What the task requires —
Exactly as they appear, restate the lines of the material, from the first through the one containing "Figure 3. Cyclic/macrocyclic".

Available data —
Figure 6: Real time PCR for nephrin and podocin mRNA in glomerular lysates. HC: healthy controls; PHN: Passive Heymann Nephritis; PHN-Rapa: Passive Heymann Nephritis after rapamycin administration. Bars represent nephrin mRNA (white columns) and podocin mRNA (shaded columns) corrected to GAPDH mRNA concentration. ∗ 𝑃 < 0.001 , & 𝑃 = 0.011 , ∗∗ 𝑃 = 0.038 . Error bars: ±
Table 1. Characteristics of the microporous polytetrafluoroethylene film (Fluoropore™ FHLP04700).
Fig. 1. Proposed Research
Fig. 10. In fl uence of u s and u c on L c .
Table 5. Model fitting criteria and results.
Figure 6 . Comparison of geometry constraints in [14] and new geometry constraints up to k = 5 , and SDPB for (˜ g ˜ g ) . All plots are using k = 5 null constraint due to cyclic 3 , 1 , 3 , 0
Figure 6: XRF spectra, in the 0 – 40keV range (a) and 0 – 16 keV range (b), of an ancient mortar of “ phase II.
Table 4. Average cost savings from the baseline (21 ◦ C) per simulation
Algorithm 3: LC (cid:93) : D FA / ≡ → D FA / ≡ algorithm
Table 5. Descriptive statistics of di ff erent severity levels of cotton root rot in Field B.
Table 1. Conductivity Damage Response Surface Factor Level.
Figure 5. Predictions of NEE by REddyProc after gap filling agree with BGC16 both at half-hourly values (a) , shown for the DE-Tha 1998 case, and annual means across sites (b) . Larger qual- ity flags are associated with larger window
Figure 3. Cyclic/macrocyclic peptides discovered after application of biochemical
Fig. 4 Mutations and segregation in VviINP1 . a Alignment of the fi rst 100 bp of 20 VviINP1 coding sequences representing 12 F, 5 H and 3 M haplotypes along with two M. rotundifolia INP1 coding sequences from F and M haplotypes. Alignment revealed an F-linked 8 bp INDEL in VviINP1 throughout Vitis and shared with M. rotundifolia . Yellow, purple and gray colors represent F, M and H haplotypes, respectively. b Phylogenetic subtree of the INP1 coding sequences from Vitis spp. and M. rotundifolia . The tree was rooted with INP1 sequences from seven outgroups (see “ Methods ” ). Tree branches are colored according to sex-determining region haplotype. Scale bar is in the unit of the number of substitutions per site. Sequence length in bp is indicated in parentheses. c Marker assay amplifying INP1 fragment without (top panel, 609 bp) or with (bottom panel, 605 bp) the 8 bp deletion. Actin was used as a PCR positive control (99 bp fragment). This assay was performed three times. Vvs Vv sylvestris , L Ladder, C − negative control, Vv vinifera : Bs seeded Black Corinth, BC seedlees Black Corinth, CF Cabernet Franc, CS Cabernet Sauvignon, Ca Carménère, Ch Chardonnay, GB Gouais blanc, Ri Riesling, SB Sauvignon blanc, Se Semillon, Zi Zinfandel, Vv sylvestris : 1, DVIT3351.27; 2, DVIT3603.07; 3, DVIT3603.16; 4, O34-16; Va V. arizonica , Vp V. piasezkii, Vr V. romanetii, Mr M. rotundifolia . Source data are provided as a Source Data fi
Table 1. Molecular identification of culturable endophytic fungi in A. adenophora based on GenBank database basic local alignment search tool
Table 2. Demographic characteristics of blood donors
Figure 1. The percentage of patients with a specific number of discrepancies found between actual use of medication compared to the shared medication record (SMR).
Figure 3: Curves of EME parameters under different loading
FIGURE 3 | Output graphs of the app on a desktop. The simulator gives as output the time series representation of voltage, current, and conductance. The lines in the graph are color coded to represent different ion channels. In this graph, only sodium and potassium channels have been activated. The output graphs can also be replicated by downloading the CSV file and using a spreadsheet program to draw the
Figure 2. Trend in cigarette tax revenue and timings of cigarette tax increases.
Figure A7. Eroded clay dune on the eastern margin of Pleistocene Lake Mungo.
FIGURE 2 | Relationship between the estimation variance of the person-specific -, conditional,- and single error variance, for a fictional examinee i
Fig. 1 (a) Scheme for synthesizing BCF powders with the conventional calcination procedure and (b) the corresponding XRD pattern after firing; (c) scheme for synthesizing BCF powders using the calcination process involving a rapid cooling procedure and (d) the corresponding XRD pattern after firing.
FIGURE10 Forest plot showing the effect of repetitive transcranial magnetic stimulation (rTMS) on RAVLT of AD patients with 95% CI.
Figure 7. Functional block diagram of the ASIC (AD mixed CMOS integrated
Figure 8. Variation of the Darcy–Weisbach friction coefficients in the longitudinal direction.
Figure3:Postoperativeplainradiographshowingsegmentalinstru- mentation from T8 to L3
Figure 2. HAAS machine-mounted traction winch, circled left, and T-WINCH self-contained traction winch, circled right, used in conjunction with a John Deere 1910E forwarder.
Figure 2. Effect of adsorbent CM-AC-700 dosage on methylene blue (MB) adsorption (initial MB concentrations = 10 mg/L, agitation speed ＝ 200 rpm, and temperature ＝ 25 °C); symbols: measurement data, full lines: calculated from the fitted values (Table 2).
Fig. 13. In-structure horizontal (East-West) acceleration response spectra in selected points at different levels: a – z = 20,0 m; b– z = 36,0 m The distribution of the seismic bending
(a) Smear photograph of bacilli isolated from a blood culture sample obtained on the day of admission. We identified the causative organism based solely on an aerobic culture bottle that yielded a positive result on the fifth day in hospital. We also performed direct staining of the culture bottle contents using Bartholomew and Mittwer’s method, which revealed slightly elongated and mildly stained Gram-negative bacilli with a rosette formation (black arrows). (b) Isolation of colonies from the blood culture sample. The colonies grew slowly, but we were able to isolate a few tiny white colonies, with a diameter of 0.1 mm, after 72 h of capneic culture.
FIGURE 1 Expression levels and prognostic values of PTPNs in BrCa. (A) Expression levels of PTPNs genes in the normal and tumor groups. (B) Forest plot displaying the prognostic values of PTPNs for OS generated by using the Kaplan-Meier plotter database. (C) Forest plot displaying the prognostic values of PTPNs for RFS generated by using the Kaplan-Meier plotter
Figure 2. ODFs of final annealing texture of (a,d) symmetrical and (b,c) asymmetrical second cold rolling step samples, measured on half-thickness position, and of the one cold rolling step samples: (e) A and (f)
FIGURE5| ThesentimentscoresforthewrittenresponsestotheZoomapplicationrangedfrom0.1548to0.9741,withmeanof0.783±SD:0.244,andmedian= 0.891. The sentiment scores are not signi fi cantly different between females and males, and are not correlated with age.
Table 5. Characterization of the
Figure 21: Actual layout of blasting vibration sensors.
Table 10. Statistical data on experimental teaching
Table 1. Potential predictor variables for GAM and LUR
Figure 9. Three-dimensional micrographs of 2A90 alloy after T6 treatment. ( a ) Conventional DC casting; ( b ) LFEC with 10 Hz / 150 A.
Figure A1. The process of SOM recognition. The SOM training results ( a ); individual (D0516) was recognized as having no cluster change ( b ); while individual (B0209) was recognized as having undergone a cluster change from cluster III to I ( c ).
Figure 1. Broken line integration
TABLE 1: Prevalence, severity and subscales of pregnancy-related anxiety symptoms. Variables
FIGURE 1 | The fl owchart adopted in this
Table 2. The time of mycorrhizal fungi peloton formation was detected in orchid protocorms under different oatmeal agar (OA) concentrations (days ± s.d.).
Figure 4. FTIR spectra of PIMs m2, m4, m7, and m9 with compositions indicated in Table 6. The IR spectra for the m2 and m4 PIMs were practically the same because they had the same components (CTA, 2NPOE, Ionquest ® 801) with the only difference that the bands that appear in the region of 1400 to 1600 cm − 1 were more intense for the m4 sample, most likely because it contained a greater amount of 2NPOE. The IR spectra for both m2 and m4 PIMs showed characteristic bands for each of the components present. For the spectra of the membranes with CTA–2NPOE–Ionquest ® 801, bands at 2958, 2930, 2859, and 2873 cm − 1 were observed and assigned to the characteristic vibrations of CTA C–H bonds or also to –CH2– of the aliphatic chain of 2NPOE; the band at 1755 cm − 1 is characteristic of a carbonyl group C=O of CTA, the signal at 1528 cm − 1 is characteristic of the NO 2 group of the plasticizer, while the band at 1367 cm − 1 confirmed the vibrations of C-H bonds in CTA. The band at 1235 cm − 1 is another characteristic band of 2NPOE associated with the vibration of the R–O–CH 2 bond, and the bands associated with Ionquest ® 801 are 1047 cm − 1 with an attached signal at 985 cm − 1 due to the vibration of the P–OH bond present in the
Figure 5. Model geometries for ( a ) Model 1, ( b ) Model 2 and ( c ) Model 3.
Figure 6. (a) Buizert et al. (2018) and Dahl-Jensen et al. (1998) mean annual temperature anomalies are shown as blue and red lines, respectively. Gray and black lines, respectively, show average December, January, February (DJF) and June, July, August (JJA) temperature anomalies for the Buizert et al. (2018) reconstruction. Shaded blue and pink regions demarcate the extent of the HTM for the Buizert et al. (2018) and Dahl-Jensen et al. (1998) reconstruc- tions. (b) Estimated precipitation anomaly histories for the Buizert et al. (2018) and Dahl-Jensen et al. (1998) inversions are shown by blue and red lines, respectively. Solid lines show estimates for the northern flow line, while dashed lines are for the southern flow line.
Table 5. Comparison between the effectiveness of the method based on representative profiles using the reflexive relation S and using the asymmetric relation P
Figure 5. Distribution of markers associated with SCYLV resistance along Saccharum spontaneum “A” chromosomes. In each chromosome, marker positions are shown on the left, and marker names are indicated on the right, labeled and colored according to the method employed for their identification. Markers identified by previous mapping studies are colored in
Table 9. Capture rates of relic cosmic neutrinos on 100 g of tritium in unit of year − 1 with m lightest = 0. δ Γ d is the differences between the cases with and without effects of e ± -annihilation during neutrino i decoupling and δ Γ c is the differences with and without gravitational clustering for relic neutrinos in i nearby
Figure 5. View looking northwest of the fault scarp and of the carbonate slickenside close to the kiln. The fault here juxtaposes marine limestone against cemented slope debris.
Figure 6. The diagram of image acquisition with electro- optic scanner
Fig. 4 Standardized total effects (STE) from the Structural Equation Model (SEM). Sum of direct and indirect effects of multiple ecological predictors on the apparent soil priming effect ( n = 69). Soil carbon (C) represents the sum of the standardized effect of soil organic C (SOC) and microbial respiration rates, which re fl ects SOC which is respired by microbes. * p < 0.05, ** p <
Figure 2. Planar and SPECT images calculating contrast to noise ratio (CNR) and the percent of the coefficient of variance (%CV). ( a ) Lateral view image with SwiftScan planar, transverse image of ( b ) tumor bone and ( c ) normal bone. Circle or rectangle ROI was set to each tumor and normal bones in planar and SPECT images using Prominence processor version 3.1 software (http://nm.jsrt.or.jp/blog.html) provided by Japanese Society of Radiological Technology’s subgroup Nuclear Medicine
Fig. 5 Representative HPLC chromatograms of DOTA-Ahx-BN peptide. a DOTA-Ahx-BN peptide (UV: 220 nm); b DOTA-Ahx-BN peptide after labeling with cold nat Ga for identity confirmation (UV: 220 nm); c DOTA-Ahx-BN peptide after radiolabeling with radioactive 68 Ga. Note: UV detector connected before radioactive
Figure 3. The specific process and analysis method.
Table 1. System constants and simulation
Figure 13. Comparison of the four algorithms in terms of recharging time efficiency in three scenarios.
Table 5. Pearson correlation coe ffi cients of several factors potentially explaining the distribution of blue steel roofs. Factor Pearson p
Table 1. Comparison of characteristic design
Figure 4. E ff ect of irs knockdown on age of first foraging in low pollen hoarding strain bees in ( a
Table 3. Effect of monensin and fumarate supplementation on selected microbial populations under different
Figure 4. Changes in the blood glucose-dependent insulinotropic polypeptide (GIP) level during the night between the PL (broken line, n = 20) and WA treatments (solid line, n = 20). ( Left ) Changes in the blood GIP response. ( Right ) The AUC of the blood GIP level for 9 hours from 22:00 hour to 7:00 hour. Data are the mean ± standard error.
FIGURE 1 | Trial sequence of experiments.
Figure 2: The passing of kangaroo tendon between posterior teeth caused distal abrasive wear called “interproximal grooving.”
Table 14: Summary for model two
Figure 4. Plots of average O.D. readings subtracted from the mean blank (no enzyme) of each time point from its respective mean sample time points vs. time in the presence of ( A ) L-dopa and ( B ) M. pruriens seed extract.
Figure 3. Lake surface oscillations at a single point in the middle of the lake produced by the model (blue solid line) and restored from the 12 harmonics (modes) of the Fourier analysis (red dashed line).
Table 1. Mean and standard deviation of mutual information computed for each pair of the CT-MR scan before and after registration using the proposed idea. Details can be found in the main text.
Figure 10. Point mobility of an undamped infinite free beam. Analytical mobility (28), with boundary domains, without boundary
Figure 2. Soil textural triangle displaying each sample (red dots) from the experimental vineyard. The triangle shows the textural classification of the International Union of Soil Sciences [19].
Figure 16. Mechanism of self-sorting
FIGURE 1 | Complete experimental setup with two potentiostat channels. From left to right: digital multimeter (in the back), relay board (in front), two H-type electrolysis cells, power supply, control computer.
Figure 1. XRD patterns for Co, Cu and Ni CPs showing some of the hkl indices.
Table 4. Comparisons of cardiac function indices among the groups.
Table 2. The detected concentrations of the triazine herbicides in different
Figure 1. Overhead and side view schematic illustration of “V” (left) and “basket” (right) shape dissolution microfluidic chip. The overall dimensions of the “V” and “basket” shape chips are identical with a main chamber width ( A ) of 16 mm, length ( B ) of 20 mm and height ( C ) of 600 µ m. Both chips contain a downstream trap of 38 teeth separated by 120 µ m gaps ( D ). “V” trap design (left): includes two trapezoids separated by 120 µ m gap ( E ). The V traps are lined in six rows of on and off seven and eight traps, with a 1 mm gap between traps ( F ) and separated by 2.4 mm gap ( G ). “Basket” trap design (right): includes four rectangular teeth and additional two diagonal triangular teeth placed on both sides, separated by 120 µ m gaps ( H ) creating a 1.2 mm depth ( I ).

Answer to the exercise —
Figure 6: Real time PCR for nephrin and podocin mRNA in glomerular lysates. HC: healthy controls; PHN: Passive Heymann Nephritis; PHN-Rapa: Passive Heymann Nephritis after rapamycin administration. Bars represent nephrin mRNA (white columns) and podocin mRNA (shaded columns) corrected to GAPDH mRNA concentration. ∗ 𝑃 < 0.001 , & 𝑃 = 0.011 , ∗∗ 𝑃 = 0.038 . Error bars: ±
Table 1. Characteristics of the microporous polytetrafluoroethylene film (Fluoropore™ FHLP04700).
Fig. 1. Proposed Research
Fig. 10. In fl uence of u s and u c on L c .
Table 5. Model fitting criteria and results.
Figure 6 . Comparison of geometry constraints in [14] and new geometry constraints up to k = 5 , and SDPB for (˜ g ˜ g ) . All plots are using k = 5 null constraint due to cyclic 3 , 1 , 3 , 0
Figure 6: XRF spectra, in the 0 – 40keV range (a) and 0 – 16 keV range (b), of an ancient mortar of “ phase II.
Table 4. Average cost savings from the baseline (21 ◦ C) per simulation
Algorithm 3: LC (cid:93) : D FA / ≡ → D FA / ≡ algorithm
Table 5. Descriptive statistics of di ff erent severity levels of cotton root rot in Field B.
Table 1. Conductivity Damage Response Surface Factor Level.
Figure 5. Predictions of NEE by REddyProc after gap filling agree with BGC16 both at half-hourly values (a) , shown for the DE-Tha 1998 case, and annual means across sites (b) . Larger qual- ity flags are associated with larger window
Figure 3. Cyclic/macrocyclic peptides discovered after application of biochemical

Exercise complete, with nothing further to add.